Celiac disease and risk of subsequent type 1 diabetes: a general population cohort study of children and adolescents. Studies suggest that children with type 1 diabetes are more likely to have a subsequent diagnosis of celiac disease. Ludvigsson and others sought to determine the risk of subsequent type 1 diabetes diagnosed before the age of 20 years in children and adolescents with celiac disease.
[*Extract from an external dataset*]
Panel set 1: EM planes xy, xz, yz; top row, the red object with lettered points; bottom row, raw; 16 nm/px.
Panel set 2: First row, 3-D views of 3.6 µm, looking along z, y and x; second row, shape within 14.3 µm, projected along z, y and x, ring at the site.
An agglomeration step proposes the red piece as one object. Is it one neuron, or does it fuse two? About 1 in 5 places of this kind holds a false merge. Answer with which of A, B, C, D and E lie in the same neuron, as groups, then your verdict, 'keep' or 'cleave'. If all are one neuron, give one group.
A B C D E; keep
The authors identified 9,243 children with a diagnosis of celiac disease in the Swedish national inpatient register between 1964 and 2003. They then identified five reference individuals matched at time of diagnosis for age, calendar year, sex, and county (n = 45,680). Only individuals with >1 year of follow-up after study entry (diagnosis of celiac disease) were included in the analyses. Celiac disease was associated with a statistically significantly increased risk of subsequent type 1 diabetes before age 20 years (P < 0.001). This risk increase was seen regardless of whether celiac disease was first diagnosed between 0 and 2 (P < 0.001) or 3 and 20 (P < 0.001) years of age. These data indicate that children with celiac disease are at increased risk of subsequent type 1 diabetes. This risk increase is low considering that 95% of individuals with celiac disease are HLA-DQ2 positive. Ludvigsson JF et al. Diabetes Care 2006;29(11):2483-8).